#### DATA FOR THIS TASK
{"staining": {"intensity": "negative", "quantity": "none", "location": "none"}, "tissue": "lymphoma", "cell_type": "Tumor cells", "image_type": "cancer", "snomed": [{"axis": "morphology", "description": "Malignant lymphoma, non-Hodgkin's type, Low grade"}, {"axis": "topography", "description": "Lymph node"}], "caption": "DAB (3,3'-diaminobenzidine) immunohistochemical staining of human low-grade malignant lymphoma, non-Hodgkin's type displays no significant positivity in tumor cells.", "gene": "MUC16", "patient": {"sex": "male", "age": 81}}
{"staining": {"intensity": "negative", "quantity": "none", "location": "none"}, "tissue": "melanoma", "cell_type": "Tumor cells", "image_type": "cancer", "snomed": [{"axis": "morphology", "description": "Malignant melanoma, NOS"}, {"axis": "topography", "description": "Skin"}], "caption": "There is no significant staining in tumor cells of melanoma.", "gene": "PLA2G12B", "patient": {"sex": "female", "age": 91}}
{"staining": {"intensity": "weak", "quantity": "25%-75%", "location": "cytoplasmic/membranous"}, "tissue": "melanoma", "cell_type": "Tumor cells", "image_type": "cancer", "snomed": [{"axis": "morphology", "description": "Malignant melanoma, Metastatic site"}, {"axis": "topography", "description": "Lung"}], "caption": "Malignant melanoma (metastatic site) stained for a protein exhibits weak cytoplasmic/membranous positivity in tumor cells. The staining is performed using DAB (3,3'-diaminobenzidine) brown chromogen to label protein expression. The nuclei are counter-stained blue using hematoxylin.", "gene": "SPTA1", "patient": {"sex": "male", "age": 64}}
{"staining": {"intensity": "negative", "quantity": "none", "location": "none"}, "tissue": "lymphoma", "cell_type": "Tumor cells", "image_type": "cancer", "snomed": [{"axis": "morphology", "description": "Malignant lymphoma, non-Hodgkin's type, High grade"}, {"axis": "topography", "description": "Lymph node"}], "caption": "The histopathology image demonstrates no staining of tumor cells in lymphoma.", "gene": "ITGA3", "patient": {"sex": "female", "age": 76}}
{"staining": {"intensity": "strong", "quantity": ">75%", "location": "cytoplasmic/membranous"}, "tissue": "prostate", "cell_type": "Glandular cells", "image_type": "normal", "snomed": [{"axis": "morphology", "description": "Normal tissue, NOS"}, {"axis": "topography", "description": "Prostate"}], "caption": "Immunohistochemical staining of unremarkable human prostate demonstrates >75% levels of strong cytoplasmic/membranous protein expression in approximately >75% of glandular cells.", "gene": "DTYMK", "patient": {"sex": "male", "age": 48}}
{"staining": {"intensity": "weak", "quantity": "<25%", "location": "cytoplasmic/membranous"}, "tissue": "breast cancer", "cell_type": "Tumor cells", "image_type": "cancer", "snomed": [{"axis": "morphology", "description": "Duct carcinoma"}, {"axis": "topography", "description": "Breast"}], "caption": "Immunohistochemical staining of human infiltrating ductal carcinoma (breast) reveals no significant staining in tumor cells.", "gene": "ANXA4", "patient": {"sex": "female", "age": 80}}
########
* [WHAT TO DO] Go through the listing above and work out how many lines contain the string "lymphoma". Reply with the number alone.

* [EXERCISE RESULT] 2